Customers assume that open source is free and that commercial open source is cheaper, but most companies aren't prepared to deal with the implications of having a lower-cost product. Even when you can clearly demonstrate value, you run into a scale issue sooner or later. (Sarah Lacy harangued me about this in an interview for Yahoo Tech Ticker.)

So, the answer appears to be that you have to provide more value for the dollar, but how do you do it in a way that makes a highly scalable, highly monetizable business? I like this quote from Alfresco's John Newton in the Times Online UK"

Newton sees the development of Japanese car brands in America as a good analogy for open source. "People admitted Japanese cars were cheap, but argued they would cost you more because they would break down more.

Japan, by focusing on quality and cost, was able to demonstrate that a Toyota does actually perform, gets you from A to B, and costs you less. That is how the Japanese became the biggest car makers in the world."

Japanese cars in the U.S. market is a good analogy.
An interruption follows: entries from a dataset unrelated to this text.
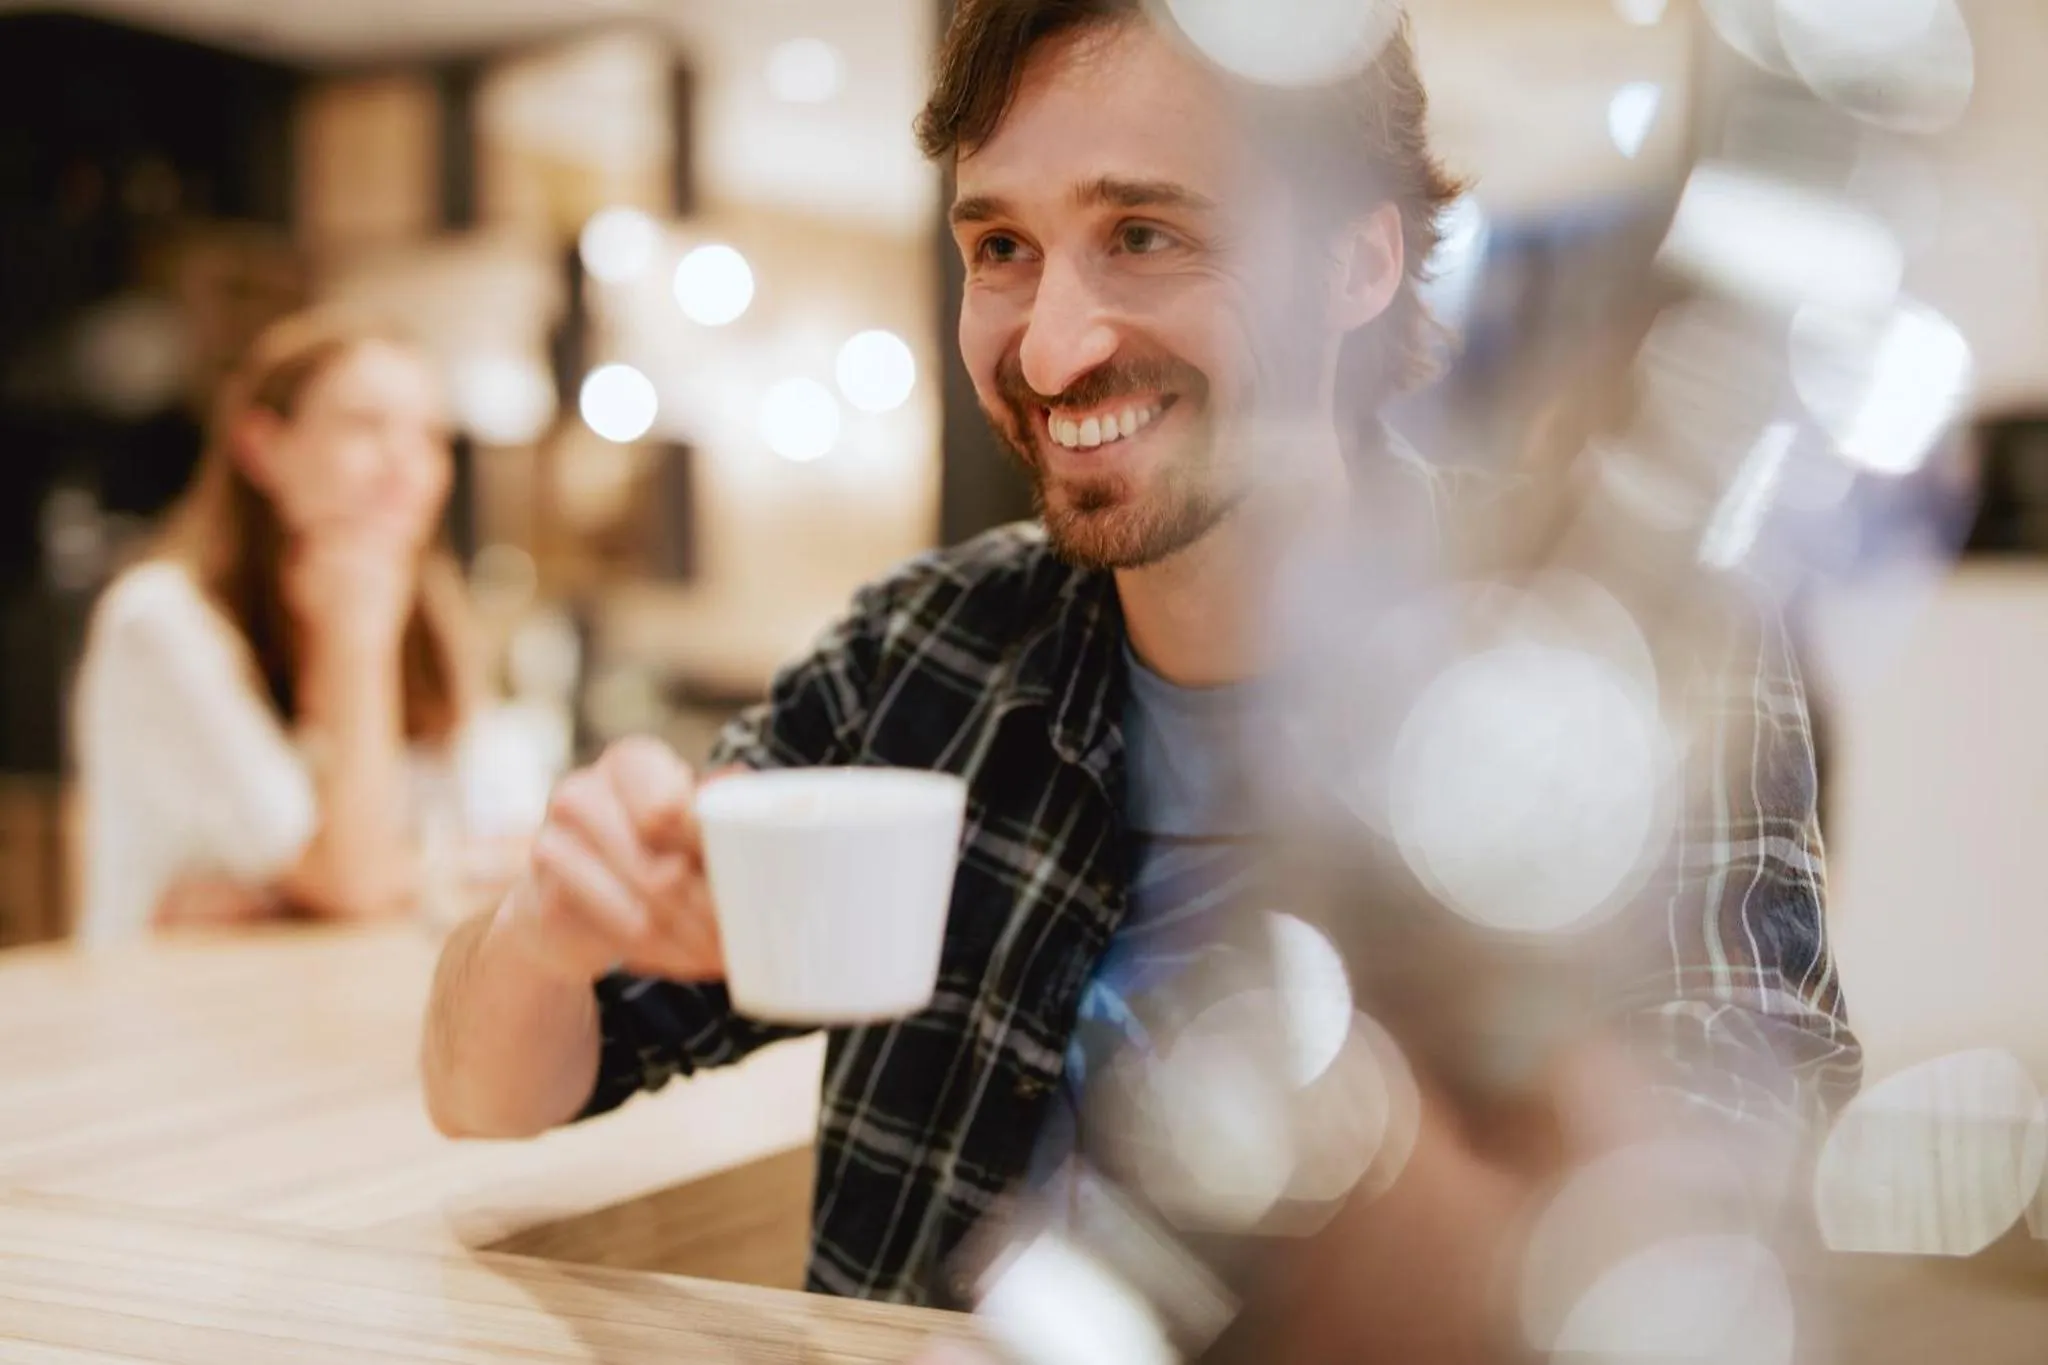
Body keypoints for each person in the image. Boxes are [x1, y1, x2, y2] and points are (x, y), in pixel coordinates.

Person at [421, 0, 1859, 1323]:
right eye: (1001, 250)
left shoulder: (1592, 656)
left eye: (1146, 235)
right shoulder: (919, 657)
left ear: (1358, 261)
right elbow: (484, 1092)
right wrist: (551, 922)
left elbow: (1730, 1162)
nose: (1051, 348)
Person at [75, 311, 546, 943]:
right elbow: (352, 879)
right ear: (262, 447)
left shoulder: (429, 609)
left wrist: (316, 889)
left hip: (336, 997)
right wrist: (356, 643)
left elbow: (520, 838)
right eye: (365, 426)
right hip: (169, 1018)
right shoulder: (158, 620)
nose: (406, 464)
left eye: (430, 437)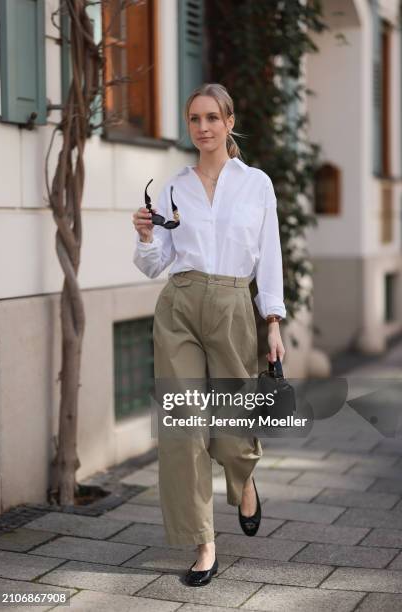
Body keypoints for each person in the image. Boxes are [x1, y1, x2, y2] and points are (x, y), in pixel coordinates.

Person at [132, 83, 286, 586]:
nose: (202, 127)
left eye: (211, 118)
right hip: (179, 307)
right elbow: (157, 265)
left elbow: (271, 256)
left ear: (228, 121)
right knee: (184, 429)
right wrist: (146, 236)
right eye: (194, 119)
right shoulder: (175, 186)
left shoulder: (256, 184)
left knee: (235, 424)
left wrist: (274, 321)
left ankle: (243, 479)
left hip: (233, 306)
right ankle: (204, 544)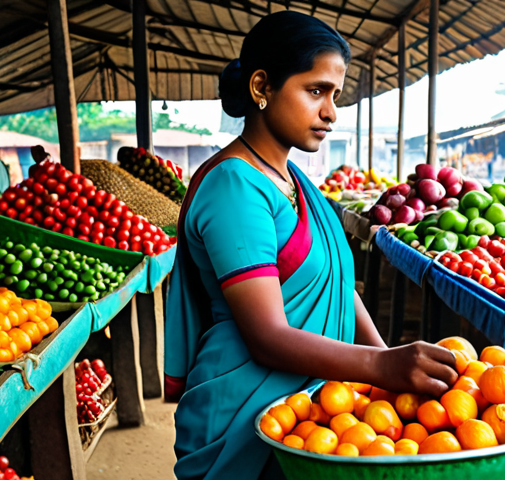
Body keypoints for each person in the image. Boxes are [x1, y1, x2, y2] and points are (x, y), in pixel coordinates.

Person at [165, 12, 458, 480]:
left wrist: (391, 371)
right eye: (315, 90)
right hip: (246, 415)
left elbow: (340, 288)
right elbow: (267, 337)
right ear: (261, 87)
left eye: (335, 95)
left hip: (311, 408)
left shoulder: (294, 182)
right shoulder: (234, 188)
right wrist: (381, 365)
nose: (330, 112)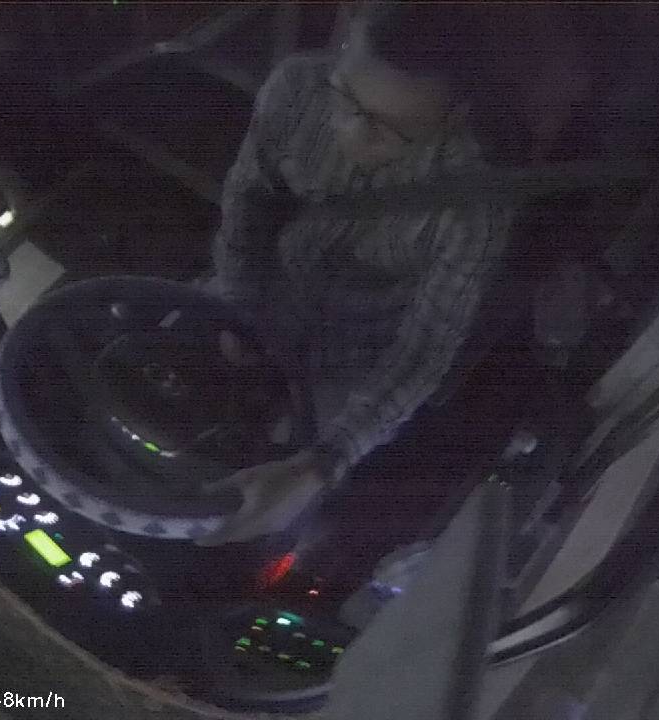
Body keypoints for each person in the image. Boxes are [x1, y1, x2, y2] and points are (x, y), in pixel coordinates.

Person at [196, 3, 594, 547]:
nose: (350, 133)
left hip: (356, 356)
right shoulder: (295, 87)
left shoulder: (472, 205)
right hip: (268, 290)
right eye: (346, 99)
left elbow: (424, 349)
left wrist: (322, 463)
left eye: (385, 129)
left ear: (451, 117)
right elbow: (247, 208)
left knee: (282, 513)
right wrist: (238, 306)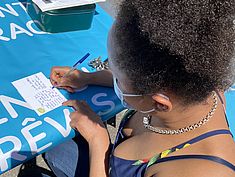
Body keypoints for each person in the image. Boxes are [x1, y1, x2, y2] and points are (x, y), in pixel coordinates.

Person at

Former MySQL CEO Marten Mickos often said he wanted to be the Toyota of the software world--which didn't mean low cost as much as it meant that he wanted MySQL to be highly refined, to have mass-market appeal, and to have room for upgrades.

And while cars are not a great business to be in right now, the Toyota model still makes a great deal of sense. Open-source companies have to become models of efficiency in every area in order to keep costs down and revenues up. Customers expect open-source alternatives to be 10 percent to 20 percent of the cost of the proprietary product, which means that open-source companies need to be 80 percent to 90 percent more capital-efficient.